The Junior Analyst quite often starts their Jersey banking careers by helping but these “pitch books” together. Should a Jersey based Junior Analyst show strong skills and gain the confidence of the senior bankers they can expect at some point to accompany them to assist in executing one of these deals.
This sounds simple enough but there is a lot to a Junior Analysts Jersey job. The first point that should be made is the level of drive and commitment that will be expected from you. In this, probably your first private banking job in Jersey you will work very hard – rising at the crack of dawn and ending long after dark. Much of your weekend will be filled with catching up on training and knowledge you need but have no time to study for in the week! Expect to work a real world week of around eighty hours!

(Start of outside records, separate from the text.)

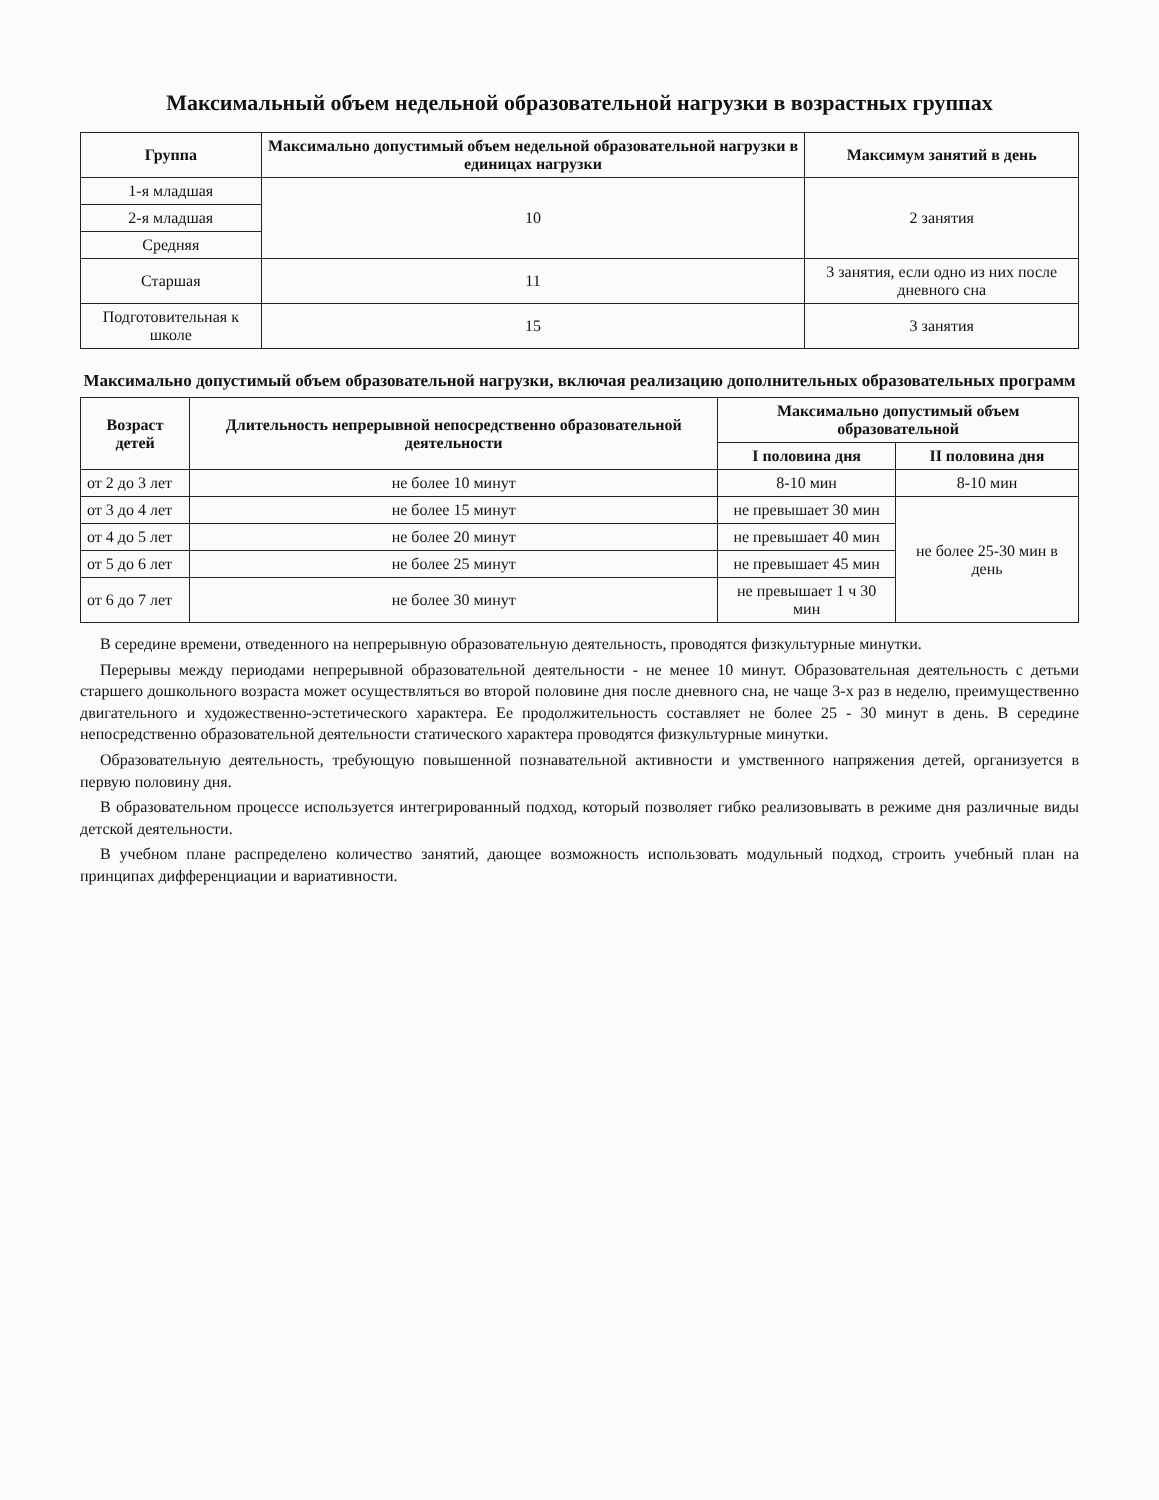Максимальный объем недельной образовательной нагрузки в возрастных группах
| Группа | Максимально допустимый объем недельной образовательной нагрузки в единицах нагрузки | Максимум занятий в день |
| --- | --- | --- |
| 1-я младшая | 10 | 2 занятия |
| 2-я младшая | | |
| Средняя | | |
| Старшая | 11 | 3 занятия, если одно из них после дневного сна |
| Подготовительная к школе | 15 | 3 занятия |
Максимально допустимый объем образовательной нагрузки, включая реализацию дополнительных образовательных программ
| Возраст детей | Длительность непрерывной непосредственно образовательной деятельности | Максимально допустимый объем образовательной | |
| --- | --- | --- | --- |
| | | I половина дня | II половина дня |
| от 2 до 3 лет | не более 10 минут | 8-10 мин | 8-10 мин |
| от 3 до 4 лет | не более 15 минут | не превышает 30 мин | не более 25-30 мин в день |
| от 4 до 5 лет | не более 20 минут | не превышает 40 мин | |
| от 5 до 6 лет | не более 25 минут | не превышает 45 мин | |
| от 6 до 7 лет | не более 30 минут | не превышает 1 ч 30 мин | |
В середине времени, отведенного на непрерывную образовательную деятельность, проводятся физкультурные минутки.
Перерывы между периодами непрерывной образовательной деятельности - не менее 10 минут. Образовательная деятельность с детьми старшего дошкольного возраста может осуществляться во второй половине дня после дневного сна, не чаще 3-х раз в неделю, преимущественно двигательного и художественно-эстетического характера. Ее продолжительность составляет не более 25 - 30 минут в день. В середине непосредственно образовательной деятельности статического характера проводятся физкультурные минутки.
Образовательную деятельность, требующую повышенной познавательной активности и умственного напряжения детей, организуется в первую половину дня.
В образовательном процессе используется интегрированный подход, который позволяет гибко реализовывать в режиме дня различные виды детской деятельности.
В учебном плане распределено количество занятий, дающее возможность использовать модульный подход, строить учебный план на принципах дифференциации и вариативности.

Your day to day duties will revolve around the preparation of a series of analysis. The first and easiest to explain is “Comps” or comparable companies’ analysis. This is a way to value companies and publicly traded organizations. By using this methodology to create your analysis you can structure intricate and complex financials and create a real world snapshot of how value is created in a market segment or industrial sector. The second major area that you will be asked to create analysis around in this Jersey banking job is discounted profit analysis or DCF for short. The DCF is a key component of the pitch book as it needs you to build financial models for the target company, working out its weighted cost of capital and using it to discount certain cash flows so being able to ascertain its real value.
Further sorts of research you might be asked to create include precedent purchases analyses and leveraged buyout products (LBO?s to their fans). The key thing to remember is to triple check your work, ensuring there are no errors that can be seen in the pitch book.
Most Jersey based banks have first rate training programs and have a series of mentoring and guide analysis templates the budding junior analyst can use. It is a steep learning curve but one that can lead to a very rewarding career in banking as the best senior bankers need a detailed understanding of analysis and how to deploy it. What better way to learn this than having actually worked in preparing the analysis for a pitch book.
So all in all the role of a Junior Analyst is an excellent way to get into private banking in Jersey. Just be aware you will have to pull the odd all nighter to survive the first few months’ hard slog, but always keep the bigger picture in mind. There is no better way to build a career in banking by starting at this sort of banking job in Jersey.